• **Work order a**
In the listing, replace "Oberbürgermeisterin" with "Bürgermeisterin" across the stretch from the start of the listing through the line containing "dem zuständigen Baubeigeordneten Jörg Rehbaum", and give back only those lines with everything else unchanged.

Engineering the LaScO₃/BaSnO₃ Interface for 2D Electron Gas Conductivity

Two-dimensional electron gases (2DEGs) at the interfaces of insulating oxide perovskites have attracted significant attention since the discovery of 2DEG behavior at the SrTiO₃/LaAlO₃ interface [1], underscoring the potential of these systems for advancing oxide electronics. The LaScO₃/BaSnO₃ system has been reported to exhibit 2DEG behavior with room-temperature carrier mobility as high as 60 cm²/Vs —an order of magnitude greater than that of SrTiO₃-based systems. However, achieving this required the fabrication of a BaSnO₃ pseudo-substrate, involving two deposition steps and high-temperature annealing to minimize threading dislocations [2], adding complexity to the process.

In this work, we systematically explore alternative fabrication conditions to engineer and optimize the interface of LaScO₃/BaSnO₃ heterostructures grown on single-terminated SrTiO₃ substrates using pulsed laser deposition in a single process. Through a combination of X-ray diffraction, high-resolution transmission electron microscopy, X-ray photoemission spectroscopy, and transport measurements, we examine how fine-tuning the oxygen content in the BaSnO₃ layer influences the nanostructure, extended defect density, and electrical properties of the interface. Our work demonstrates that optimized heterostructures with low threading dislocation density and sheet resistance as low as 1 kΩ/sq can be achieved without the use of pseudo-substrates, opening new avenues for exploring novel physical effects in these intriguing systems.

[1] A. Ohtomo, H. Y. Hwang, Nature 427, 423 (2004)

[2] K. Eom et al., Adv. Science 9, 2105652 (2022)

• **Stored data entries**
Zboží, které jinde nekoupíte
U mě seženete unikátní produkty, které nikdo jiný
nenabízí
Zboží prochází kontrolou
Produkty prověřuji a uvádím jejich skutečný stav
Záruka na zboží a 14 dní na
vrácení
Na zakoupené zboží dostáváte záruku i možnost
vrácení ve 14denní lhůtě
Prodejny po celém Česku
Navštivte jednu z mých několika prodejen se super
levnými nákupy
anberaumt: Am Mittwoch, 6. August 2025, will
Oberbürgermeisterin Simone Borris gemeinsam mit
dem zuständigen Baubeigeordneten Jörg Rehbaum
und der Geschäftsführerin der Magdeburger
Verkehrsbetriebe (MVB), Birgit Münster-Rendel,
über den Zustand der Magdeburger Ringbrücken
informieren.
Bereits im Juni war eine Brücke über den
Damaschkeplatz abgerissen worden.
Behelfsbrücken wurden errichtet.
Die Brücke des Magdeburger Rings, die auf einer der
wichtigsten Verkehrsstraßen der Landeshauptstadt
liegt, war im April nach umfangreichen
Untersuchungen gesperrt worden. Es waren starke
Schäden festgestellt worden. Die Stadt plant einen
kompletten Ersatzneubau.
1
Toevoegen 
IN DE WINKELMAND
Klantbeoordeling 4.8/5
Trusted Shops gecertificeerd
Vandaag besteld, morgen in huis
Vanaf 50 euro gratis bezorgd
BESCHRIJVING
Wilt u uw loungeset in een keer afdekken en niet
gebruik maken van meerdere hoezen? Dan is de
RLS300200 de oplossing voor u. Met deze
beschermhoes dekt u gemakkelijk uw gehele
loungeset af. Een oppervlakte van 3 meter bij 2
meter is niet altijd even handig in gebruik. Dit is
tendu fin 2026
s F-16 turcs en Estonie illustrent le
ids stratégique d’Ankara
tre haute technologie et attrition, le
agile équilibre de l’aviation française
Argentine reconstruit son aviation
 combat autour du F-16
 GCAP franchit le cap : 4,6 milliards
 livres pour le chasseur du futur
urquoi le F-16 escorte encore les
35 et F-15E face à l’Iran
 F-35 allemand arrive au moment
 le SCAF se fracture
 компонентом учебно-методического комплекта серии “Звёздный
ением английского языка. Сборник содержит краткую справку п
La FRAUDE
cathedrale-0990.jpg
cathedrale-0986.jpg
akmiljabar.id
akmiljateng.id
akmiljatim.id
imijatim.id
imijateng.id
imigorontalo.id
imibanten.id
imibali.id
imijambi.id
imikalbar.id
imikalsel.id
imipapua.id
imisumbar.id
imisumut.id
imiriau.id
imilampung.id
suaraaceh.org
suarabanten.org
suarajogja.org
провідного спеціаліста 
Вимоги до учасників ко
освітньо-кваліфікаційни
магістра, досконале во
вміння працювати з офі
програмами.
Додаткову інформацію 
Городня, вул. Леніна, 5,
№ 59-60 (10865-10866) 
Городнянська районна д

• **Work order b**
List the characterization and measurement techniques named in the abstract on the LaScO₃/BaSnO₃ interface.

• **Expected answer a**
Zboží, které jinde nekoupíte
U mě seženete unikátní produkty, které nikdo jiný
nenabízí
Zboží prochází kontrolou
Produkty prověřuji a uvádím jejich skutečný stav
Záruka na zboží a 14 dní na
vrácení
Na zakoupené zboží dostáváte záruku i možnost
vrácení ve 14denní lhůtě
Prodejny po celém Česku
Navštivte jednu z mých několika prodejen se super
levnými nákupy
anberaumt: Am Mittwoch, 6. August 2025, will
Bürgermeisterin Simone Borris gemeinsam mit
dem zuständigen Baubeigeordneten Jörg Rehbaum

• **Expected answer b**
X-ray diffraction
High-resolution transmission electron microscopy
X-ray photoemission spectroscopy
Transport measurements